» WORK INSTRUCTION
In the records below, copy word for word the lines starting at the one that contains "prestação contratada pelo" and ending at the one that contains "Sendo assim, é".

##### TASK INPUT #####

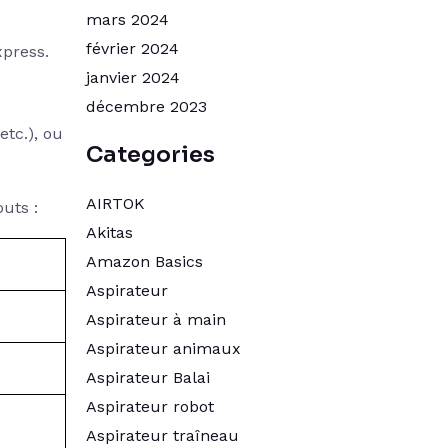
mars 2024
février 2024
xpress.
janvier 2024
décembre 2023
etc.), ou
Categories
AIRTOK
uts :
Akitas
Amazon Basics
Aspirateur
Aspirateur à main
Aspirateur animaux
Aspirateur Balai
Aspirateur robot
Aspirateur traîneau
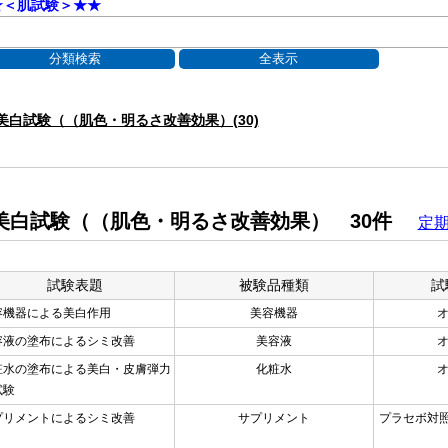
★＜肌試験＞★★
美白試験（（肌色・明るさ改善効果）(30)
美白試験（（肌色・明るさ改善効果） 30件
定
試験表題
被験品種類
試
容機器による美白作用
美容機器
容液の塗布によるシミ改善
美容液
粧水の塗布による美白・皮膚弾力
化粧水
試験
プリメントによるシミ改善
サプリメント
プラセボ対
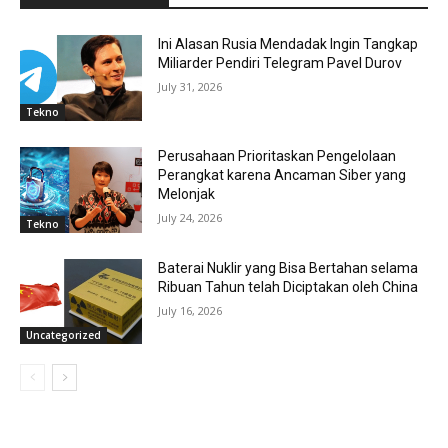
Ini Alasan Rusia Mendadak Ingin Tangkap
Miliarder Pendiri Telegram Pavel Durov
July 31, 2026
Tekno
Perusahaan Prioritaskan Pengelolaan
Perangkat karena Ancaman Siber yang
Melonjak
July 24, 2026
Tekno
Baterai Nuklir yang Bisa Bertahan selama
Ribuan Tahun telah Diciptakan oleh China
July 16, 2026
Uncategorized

#####
##### TASK INPUT #####

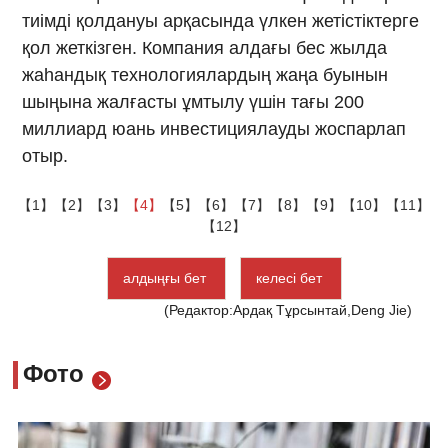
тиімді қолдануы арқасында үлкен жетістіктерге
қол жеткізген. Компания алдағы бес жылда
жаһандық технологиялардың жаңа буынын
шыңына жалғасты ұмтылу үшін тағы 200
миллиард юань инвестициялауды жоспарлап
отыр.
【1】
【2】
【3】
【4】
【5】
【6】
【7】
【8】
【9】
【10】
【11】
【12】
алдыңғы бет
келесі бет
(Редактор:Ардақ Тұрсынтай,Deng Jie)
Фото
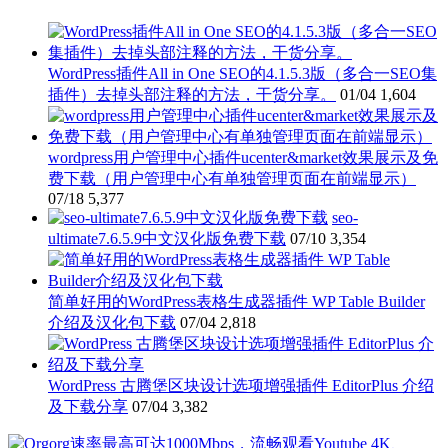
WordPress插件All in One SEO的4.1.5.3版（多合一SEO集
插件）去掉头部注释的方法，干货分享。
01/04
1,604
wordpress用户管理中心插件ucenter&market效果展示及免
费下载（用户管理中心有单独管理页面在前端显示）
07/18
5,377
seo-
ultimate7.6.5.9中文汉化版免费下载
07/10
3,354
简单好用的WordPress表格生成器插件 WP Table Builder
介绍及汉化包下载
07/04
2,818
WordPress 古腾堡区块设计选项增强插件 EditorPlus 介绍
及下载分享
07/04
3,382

#####
##### TASK INPUT #####

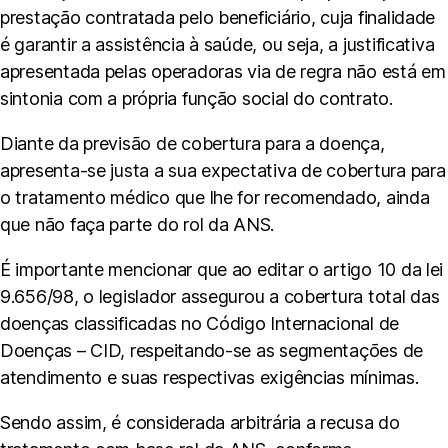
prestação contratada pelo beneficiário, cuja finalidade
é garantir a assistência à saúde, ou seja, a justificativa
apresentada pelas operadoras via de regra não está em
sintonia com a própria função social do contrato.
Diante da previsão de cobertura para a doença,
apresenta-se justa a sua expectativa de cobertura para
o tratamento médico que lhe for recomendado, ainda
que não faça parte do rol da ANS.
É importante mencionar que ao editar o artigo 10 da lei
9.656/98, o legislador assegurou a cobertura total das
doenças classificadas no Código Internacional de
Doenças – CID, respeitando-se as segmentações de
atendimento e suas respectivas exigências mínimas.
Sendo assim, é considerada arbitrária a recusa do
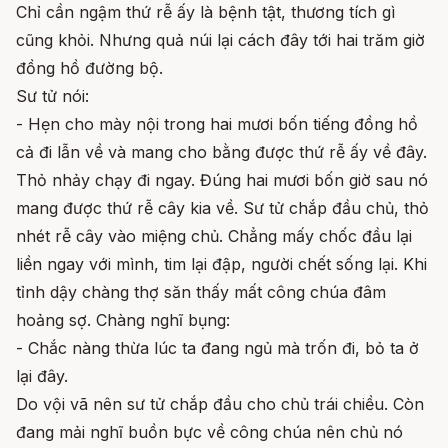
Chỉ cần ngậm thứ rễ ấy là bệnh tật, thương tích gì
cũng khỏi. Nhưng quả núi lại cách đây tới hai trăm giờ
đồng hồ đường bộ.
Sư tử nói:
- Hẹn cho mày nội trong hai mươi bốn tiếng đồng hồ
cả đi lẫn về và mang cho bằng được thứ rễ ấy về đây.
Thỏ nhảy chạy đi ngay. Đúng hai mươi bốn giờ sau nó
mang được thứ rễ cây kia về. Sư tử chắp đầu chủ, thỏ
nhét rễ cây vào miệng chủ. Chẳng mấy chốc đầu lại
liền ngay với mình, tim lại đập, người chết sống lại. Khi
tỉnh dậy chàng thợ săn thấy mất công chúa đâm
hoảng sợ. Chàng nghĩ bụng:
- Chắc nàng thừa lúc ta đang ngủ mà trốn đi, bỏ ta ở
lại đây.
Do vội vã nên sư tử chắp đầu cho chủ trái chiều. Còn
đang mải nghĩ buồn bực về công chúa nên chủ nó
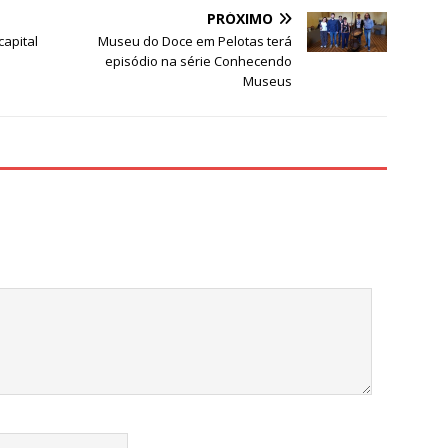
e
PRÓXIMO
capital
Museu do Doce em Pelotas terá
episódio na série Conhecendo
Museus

#####

» TASK RESPONSE
prestação contratada pelo beneficiário, cuja finalidade
é garantir a assistência à saúde, ou seja, a justificativa
apresentada pelas operadoras via de regra não está em
sintonia com a própria função social do contrato.
Diante da previsão de cobertura para a doença,
apresenta-se justa a sua expectativa de cobertura para
o tratamento médico que lhe for recomendado, ainda
que não faça parte do rol da ANS.
É importante mencionar que ao editar o artigo 10 da lei
9.656/98, o legislador assegurou a cobertura total das
doenças classificadas no Código Internacional de
Doenças – CID, respeitando-se as segmentações de
atendimento e suas respectivas exigências mínimas.
Sendo assim, é considerada arbitrária a recusa do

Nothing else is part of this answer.